----- Records for the task

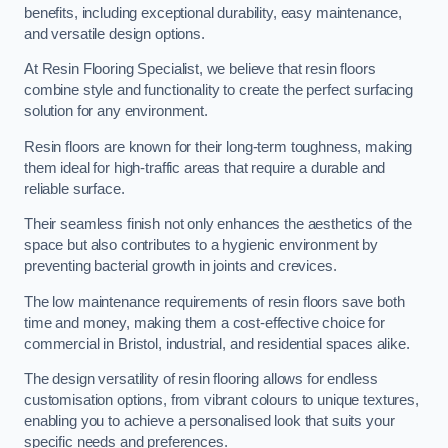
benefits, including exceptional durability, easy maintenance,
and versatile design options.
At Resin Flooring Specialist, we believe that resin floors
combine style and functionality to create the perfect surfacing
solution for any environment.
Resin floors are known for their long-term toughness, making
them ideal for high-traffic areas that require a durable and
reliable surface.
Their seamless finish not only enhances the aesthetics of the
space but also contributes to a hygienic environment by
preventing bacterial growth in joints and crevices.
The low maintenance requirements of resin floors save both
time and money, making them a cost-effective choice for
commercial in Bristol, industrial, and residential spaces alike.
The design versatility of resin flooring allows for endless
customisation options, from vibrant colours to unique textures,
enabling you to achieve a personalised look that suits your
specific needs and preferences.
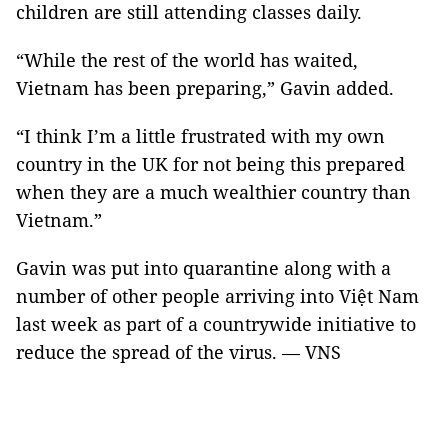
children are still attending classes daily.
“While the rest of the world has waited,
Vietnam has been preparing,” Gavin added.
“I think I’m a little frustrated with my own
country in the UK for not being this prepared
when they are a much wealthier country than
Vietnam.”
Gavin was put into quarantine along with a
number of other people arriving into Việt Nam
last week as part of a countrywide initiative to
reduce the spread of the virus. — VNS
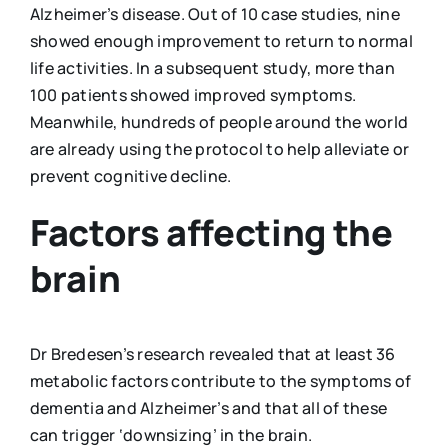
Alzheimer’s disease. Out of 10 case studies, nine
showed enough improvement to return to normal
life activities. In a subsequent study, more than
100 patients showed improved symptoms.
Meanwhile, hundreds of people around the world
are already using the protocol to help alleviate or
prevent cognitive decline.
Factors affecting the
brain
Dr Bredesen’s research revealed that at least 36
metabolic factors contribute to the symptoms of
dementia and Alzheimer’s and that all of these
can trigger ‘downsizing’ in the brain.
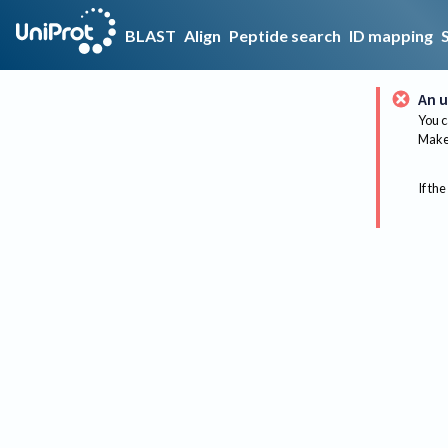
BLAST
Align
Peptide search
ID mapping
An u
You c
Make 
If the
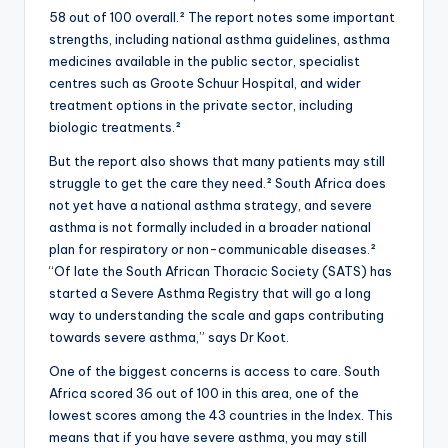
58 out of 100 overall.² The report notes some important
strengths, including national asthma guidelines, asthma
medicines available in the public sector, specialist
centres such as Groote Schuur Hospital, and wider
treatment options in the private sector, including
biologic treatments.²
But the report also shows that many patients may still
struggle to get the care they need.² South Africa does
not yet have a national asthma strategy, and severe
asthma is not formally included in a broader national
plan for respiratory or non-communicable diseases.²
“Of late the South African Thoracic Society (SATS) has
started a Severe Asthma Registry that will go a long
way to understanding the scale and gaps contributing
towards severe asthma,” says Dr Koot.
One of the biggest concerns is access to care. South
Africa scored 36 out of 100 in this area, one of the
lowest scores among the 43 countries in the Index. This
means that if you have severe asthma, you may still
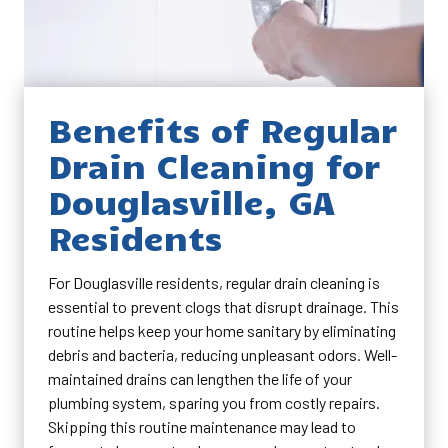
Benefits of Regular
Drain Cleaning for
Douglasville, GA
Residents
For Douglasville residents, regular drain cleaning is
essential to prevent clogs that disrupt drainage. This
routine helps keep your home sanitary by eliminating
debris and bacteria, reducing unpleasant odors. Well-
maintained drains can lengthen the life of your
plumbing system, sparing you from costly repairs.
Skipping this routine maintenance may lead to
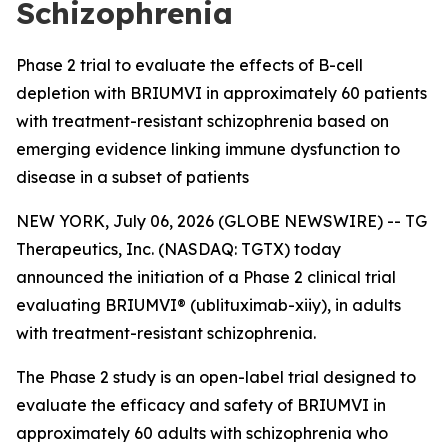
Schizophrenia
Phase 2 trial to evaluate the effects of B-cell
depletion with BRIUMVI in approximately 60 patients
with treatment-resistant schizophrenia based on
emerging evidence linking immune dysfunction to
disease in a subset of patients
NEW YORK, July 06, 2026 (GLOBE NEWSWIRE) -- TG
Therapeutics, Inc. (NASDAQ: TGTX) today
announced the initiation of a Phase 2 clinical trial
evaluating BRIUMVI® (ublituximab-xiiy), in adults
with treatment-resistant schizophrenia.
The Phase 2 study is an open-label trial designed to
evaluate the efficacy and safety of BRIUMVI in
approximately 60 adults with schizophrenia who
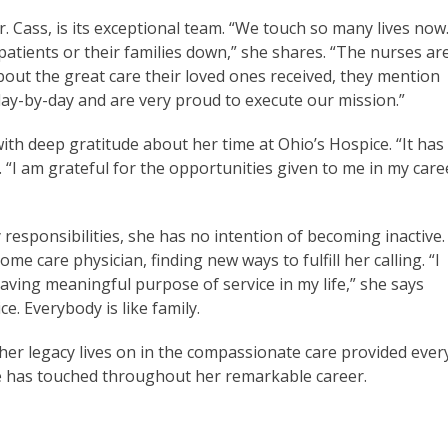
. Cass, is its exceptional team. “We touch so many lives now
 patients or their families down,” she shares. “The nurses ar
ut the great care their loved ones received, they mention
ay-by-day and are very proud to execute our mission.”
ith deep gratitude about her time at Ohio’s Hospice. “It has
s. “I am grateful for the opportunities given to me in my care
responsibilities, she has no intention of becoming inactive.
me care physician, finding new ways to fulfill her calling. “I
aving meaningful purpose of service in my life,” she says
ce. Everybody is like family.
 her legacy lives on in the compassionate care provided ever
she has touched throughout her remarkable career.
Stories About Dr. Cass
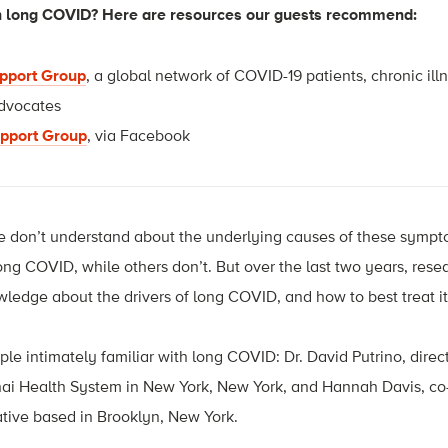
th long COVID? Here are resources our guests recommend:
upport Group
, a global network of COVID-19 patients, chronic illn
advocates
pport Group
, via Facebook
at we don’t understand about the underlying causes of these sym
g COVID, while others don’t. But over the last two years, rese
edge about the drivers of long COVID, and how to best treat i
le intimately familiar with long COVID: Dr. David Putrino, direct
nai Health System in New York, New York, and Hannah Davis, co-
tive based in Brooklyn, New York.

----------
----- Records for the task

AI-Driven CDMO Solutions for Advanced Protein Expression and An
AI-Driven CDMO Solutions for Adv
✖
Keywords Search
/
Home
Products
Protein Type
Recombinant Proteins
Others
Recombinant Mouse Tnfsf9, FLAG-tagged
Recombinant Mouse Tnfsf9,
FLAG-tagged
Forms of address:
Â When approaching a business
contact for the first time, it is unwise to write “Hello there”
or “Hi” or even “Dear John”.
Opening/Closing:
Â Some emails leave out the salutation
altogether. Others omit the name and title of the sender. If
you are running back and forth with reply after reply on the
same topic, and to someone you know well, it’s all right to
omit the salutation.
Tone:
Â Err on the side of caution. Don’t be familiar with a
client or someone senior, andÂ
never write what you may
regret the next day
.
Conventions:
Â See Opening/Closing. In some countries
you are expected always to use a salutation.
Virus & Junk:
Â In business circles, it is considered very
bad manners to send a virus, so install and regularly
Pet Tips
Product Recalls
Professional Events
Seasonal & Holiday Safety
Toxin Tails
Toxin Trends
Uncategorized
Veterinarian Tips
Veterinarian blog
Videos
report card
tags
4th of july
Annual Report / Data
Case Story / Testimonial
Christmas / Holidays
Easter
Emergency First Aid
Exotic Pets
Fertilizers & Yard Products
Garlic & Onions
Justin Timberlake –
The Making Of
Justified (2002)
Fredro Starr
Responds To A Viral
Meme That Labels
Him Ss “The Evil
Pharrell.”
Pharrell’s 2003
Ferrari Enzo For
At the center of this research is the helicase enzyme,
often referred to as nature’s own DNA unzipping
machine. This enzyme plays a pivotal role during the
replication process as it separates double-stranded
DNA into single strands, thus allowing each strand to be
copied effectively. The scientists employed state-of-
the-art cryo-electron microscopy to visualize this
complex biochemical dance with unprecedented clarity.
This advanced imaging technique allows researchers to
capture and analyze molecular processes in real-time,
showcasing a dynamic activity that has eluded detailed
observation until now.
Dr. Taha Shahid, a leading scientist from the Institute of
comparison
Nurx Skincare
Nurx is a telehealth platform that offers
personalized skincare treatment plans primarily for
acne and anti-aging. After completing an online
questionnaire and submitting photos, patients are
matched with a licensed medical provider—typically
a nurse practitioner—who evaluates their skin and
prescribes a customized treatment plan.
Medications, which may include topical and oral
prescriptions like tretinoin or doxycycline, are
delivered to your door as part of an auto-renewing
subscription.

----------

— Activity —
Every line in the records that holds the word "familiar" should be copied into the answer.

— Answer box —
le intimately familiar with long COVID: Dr. David Putrino, direct
Â Err on the side of caution. Don’t be familiar with a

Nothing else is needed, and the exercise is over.